I dunno, seems like it would still work but people just don’t have the patience to figure this stuff out. They’d rather use the toxic dispersants made by the company their CEO has an ownership stake in, or whatever.
scav
@Southern Beale: well, one problem is the attention span. The time to get the ideas, develop, test, retweak, and rebuild them is before the accident — ah, but that’s the time where nobody wants to “waste” the money on debbie downer’s or harry tree-hugger’s ideas about worst case accidents that are never going to happen because they’ve never happened in the past. ‘Member Rush telling us all this was no big deal and the ocean would take care of anything? The cry of “Where’s the Oil! ? !” was loud and clear in late April.
oh, and you do actually understand the difference between bottom of the ocean but on top of the dirt and bottom of the ocean but underneath a solid layer of rock, I would assume.
FlipYrWhig
How about some Mr. Clean Magic Erasers? Those work wonders on all kinds of greasy surfaces!
Cain
@DougJ:
“As God as my witness, I swear I thought turkeys could fly..”
cain
Airmon
Using straw ( or hay ) to absorb oil is not new. I remembered seeing photos of hay being used to absorb oil at the 1969 Santa Barbara oil spill, and googling for the image I found this guys site, talking about the same thing.
http://www.rense.com/general90/barb.htm
Still, could be a good idea. We’ve got a lot of it and it’s cheap.
trollhattan
@Ecks:
Checking back in, it’s now just a static shot of the discharge from the broken end of the prostrate riser pipe end. Black, black oil.
Sigh.
Citizen Alan
@MikeJ:
I don’t believe that’s true at all. I think most Republicans in this country who don’t actually live on the Gulf Coast would be happy to see this spill go on indefinitely because they think it undermines Obama and will make it easier to retake Congress and the White House. Certainly, the conduct of Republicans in D.C. and in the conservative media seems to show that using the spill as a cudgel against Obama is more important than actually solving things. Why do you think they’re still fighting to protect BP from increased tort liability?
Citizen Alan
@sherifffruitfly:
I find this naked contempt for everyone in the world who wears overalls (which I’ve noticed in several posts) to be extremely off-putting. Here are people who are proposing what they believe may be a relatively inexpensive and green solution to this catastrophe, a solution that, in this video at least, seems to show impressive results, particularly in comparison to our current policy of toxic dispersents in massive quantities.
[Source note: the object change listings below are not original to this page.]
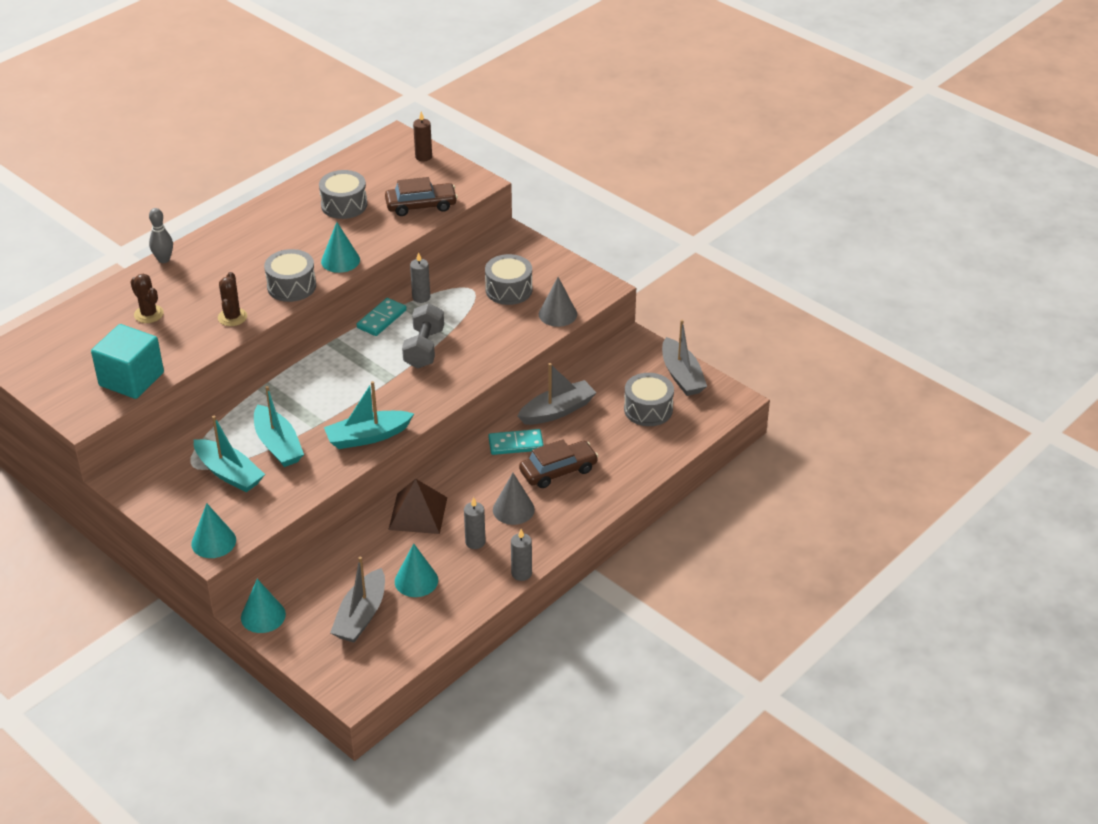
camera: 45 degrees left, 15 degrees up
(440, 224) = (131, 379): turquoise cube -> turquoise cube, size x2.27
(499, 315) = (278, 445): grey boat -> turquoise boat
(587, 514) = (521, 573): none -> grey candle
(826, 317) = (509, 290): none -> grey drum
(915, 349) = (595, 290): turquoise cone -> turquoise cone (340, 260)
Will hay and Bermuda grass work on the scale we need? I don’t know, but I don’t think the answer to that question turns on whether the guys giving the demonstration are wearing neckties and have posh Harvard accents either.
Mako
@Airmon:
Alien technology could also be used. Surprised Rense hasn’t mentioned it yet.
mitch
This show from Canada (see Pt. 2 — Oil Spill Clean-up) goes into various ideas raised by individuals, including the hay one here.